When doctors understand a patient’s language and culture, it helps prevent medical errors, said Bholat. Spanish speaking physicians can get a fuller understanding of their Hispanic patients’ medical backgrounds just by talking to them. English-speaking doctors often have to order a bunch of diagnostic tests to figure out what’s going on, the program founders said.

Bholat and Dowling launched the UCLA program in 2007, with funding from foundations, private donations and some university funds. The program received a further boost in 2012, when Gov. Jerry Brown signed a new law allowing IMG students in the final stage of the program to get hands-on clinical experience under supervision, instead of being restricted to observation only. That’s allowed more students to get the training they need to secure a residency, administrators said.

Training costs between $55,000 and $72,000 per student, far less than the average $200,000 to $400,000 cost of putting a student through U.S. medical school, said Dowling.

“We’re turning out physicians much quicker that have different needed traits, mainly language and understanding,” he said.  “They’re going into areas that we need them, so this is a real bargain.”

So far, 118 doctors have graduated from the program and all but five found jobs in California. The majority of graduates are from Latin America and the Caribbean, and almost half are from Mexico.

Often, these highly trained immigrants had been forced into low-skilled jobs such as fast-food and construction work when they arrived in the United States because they lacked English skills and knowledge of the U.S. licensing system, Dowling said. He was dumbfounded when he learned this, and it spurred the creation of the program. He said there could be hundreds more Latin American-trained doctors in California unable to work in their chosen field.

At the Rio Bravo Family Medicine Residency Program in Bakersfield, director Carol Stewart said she’s grateful to be able to draw on doctors from the UCLA program. Four IMG graduates completed their residency there this summer, and two have stayed on to work at a local community health center, she said.

“It’s hard to find a doctor at all in Bakersfield,” she said. “To find somebody who also speaks Spanish and is willing to work in this area is very challenging.”

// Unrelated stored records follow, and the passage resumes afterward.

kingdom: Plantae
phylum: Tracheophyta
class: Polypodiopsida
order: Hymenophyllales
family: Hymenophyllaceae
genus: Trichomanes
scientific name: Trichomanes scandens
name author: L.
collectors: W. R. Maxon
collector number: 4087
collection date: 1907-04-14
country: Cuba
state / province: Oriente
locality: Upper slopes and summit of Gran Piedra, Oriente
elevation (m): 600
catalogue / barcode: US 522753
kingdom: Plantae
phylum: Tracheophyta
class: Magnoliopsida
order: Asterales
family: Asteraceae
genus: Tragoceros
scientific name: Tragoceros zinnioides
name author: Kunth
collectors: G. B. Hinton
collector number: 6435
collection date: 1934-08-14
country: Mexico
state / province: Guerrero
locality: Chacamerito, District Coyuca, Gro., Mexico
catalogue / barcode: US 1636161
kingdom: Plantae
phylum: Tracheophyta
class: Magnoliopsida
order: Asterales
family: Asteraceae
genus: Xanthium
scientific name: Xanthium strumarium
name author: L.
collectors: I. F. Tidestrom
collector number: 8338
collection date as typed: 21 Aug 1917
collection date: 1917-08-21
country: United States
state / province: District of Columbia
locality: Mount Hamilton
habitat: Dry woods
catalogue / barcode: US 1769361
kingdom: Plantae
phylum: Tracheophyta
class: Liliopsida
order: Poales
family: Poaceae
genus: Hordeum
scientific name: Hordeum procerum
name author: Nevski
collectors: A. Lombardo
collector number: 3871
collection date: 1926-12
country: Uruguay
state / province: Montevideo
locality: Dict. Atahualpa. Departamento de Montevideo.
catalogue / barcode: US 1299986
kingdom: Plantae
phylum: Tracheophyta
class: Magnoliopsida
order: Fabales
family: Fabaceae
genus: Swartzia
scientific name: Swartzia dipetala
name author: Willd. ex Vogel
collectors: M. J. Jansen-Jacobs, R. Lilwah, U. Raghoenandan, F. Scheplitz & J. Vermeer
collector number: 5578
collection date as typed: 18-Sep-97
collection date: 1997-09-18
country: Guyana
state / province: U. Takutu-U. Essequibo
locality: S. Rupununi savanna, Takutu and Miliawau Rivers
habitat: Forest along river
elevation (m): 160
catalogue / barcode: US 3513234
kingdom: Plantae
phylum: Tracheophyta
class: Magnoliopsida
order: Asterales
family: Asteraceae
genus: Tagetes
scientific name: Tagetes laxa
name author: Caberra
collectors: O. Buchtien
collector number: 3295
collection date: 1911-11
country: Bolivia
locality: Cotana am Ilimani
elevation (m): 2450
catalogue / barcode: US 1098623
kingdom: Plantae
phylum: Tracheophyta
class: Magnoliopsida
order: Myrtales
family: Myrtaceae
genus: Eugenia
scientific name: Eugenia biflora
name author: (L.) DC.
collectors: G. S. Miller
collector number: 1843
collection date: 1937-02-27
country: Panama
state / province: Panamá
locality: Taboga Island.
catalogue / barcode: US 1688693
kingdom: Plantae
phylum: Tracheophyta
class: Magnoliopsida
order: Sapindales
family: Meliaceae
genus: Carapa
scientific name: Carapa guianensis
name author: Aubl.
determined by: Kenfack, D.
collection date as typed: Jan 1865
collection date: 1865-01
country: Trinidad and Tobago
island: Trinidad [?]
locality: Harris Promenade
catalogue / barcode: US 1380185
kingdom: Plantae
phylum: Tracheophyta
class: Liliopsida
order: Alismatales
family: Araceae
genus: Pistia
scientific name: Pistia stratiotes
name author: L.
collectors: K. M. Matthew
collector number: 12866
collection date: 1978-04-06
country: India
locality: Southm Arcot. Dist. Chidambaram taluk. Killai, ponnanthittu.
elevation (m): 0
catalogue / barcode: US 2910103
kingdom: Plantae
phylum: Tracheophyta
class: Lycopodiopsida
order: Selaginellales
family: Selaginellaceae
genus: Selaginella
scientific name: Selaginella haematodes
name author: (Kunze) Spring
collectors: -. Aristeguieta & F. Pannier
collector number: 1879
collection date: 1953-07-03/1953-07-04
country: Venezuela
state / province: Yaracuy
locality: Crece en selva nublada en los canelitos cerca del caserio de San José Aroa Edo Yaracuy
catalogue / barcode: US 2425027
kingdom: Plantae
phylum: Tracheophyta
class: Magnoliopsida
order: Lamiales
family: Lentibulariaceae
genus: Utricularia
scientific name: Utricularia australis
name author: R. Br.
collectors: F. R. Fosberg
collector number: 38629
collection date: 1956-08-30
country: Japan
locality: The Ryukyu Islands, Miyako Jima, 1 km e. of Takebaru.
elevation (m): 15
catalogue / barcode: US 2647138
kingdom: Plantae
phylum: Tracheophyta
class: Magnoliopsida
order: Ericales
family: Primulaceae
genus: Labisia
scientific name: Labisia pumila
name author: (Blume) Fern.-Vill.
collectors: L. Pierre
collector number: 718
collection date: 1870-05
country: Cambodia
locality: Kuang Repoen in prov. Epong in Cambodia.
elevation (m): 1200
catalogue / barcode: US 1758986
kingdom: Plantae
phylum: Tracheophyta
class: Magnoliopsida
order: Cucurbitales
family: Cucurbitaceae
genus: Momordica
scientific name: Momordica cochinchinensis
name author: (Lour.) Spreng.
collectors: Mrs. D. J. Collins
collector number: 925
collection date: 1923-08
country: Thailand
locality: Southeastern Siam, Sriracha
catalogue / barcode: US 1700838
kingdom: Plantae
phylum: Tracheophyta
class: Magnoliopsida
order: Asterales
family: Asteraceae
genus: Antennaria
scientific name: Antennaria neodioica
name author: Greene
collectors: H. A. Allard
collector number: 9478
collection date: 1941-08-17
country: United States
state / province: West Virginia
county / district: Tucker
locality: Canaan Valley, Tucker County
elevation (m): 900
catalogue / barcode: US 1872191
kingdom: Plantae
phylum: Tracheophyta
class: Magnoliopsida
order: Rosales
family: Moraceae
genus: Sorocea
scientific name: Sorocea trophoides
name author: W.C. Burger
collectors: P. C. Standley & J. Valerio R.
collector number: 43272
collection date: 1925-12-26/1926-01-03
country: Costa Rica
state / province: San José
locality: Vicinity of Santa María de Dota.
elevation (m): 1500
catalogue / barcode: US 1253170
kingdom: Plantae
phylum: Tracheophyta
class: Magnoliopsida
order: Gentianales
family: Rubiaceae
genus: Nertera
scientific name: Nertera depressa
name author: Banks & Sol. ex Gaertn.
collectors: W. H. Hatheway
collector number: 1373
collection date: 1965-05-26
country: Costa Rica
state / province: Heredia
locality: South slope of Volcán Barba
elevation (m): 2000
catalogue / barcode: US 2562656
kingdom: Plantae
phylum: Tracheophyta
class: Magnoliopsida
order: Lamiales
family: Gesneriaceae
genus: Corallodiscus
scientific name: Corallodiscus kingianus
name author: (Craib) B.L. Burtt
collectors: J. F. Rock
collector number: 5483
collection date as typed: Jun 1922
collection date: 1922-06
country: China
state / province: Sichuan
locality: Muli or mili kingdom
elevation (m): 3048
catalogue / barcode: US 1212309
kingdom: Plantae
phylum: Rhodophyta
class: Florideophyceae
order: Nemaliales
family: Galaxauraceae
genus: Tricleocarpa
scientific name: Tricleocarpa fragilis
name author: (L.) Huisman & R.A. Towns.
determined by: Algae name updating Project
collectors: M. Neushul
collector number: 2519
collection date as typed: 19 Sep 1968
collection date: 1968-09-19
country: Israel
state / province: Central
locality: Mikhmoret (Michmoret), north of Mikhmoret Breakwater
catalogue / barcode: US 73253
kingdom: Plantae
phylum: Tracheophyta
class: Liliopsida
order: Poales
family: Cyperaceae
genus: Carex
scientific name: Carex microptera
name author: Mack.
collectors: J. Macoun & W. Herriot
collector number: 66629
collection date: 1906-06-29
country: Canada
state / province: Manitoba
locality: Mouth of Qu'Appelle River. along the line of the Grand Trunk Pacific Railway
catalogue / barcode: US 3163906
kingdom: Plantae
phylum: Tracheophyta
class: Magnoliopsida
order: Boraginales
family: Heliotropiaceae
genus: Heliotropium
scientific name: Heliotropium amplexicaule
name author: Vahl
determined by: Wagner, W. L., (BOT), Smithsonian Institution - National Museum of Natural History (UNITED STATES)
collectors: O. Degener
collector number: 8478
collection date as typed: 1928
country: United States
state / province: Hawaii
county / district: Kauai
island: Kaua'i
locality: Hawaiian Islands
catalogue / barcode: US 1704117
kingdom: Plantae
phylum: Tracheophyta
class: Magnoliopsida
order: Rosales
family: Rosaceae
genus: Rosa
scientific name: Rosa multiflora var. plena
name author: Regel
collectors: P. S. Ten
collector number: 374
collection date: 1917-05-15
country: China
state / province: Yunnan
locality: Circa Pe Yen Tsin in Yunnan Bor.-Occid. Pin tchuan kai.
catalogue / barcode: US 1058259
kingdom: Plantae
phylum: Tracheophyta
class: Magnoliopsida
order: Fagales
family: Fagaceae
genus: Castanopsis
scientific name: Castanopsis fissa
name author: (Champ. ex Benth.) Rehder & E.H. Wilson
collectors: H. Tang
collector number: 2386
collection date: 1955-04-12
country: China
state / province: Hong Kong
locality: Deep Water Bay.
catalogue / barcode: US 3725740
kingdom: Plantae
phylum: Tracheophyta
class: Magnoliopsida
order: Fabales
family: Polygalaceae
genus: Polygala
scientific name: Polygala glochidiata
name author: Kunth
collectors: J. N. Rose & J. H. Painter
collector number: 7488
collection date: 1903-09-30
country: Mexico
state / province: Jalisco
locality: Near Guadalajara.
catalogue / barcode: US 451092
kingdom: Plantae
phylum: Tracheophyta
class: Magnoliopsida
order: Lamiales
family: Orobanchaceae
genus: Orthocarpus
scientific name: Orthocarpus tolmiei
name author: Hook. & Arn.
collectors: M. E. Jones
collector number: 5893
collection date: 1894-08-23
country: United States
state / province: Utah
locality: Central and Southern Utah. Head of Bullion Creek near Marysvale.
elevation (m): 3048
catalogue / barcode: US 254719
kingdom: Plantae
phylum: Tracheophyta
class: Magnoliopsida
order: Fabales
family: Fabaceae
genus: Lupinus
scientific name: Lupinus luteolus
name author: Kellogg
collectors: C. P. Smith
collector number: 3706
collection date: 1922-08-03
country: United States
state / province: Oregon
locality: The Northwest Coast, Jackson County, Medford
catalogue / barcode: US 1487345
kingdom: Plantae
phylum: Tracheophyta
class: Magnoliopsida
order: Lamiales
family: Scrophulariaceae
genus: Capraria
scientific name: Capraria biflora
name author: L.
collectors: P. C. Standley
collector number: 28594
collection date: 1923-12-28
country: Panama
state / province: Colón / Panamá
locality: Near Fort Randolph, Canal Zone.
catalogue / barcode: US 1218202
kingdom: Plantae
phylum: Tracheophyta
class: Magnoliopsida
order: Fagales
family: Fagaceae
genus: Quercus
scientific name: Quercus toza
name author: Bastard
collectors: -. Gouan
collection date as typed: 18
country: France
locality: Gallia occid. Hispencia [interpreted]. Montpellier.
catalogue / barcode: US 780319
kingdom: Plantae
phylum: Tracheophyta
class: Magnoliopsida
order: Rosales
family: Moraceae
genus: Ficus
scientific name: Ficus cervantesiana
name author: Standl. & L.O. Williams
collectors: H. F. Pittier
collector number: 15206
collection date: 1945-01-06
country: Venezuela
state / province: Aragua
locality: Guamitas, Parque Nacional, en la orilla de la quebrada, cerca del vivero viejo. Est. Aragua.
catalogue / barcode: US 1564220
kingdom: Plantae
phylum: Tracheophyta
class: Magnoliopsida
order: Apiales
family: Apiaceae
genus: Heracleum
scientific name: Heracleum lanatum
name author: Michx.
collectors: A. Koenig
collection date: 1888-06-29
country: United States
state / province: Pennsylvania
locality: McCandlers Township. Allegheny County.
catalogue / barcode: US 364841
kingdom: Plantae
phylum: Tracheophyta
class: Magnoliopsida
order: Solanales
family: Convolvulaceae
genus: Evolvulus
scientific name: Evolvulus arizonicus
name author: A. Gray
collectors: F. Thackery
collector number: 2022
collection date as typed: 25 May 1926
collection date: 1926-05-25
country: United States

With a Spanish-speaking physician “the patients really enjoy the fact that they don’t have to have a translator to communicate with their doctors, they feel like the doctors understand their culture better because they come from similar areas, and it just makes for a more pleasant interaction,” Stewart added.

After enrolling in the IMG program and completing her family medicine residency at a Riverside County clinic, Gonzalez is now working at a community health center in Ventura that serves many poor, Hispanic patients. She’s been there almost five years and is one of just two Spanish-speaking providers at the clinic. Although she’s interviewed for jobs at private practices in the past, none have appealed to her as much as working at a community clinic, she said.

“To me one of the most important things is to be able to help the community most in need. They are the sicker ones,” she said. “I really feel more fulfilled here as a professional than in a private setting, so that’s where I want to be until I retire.”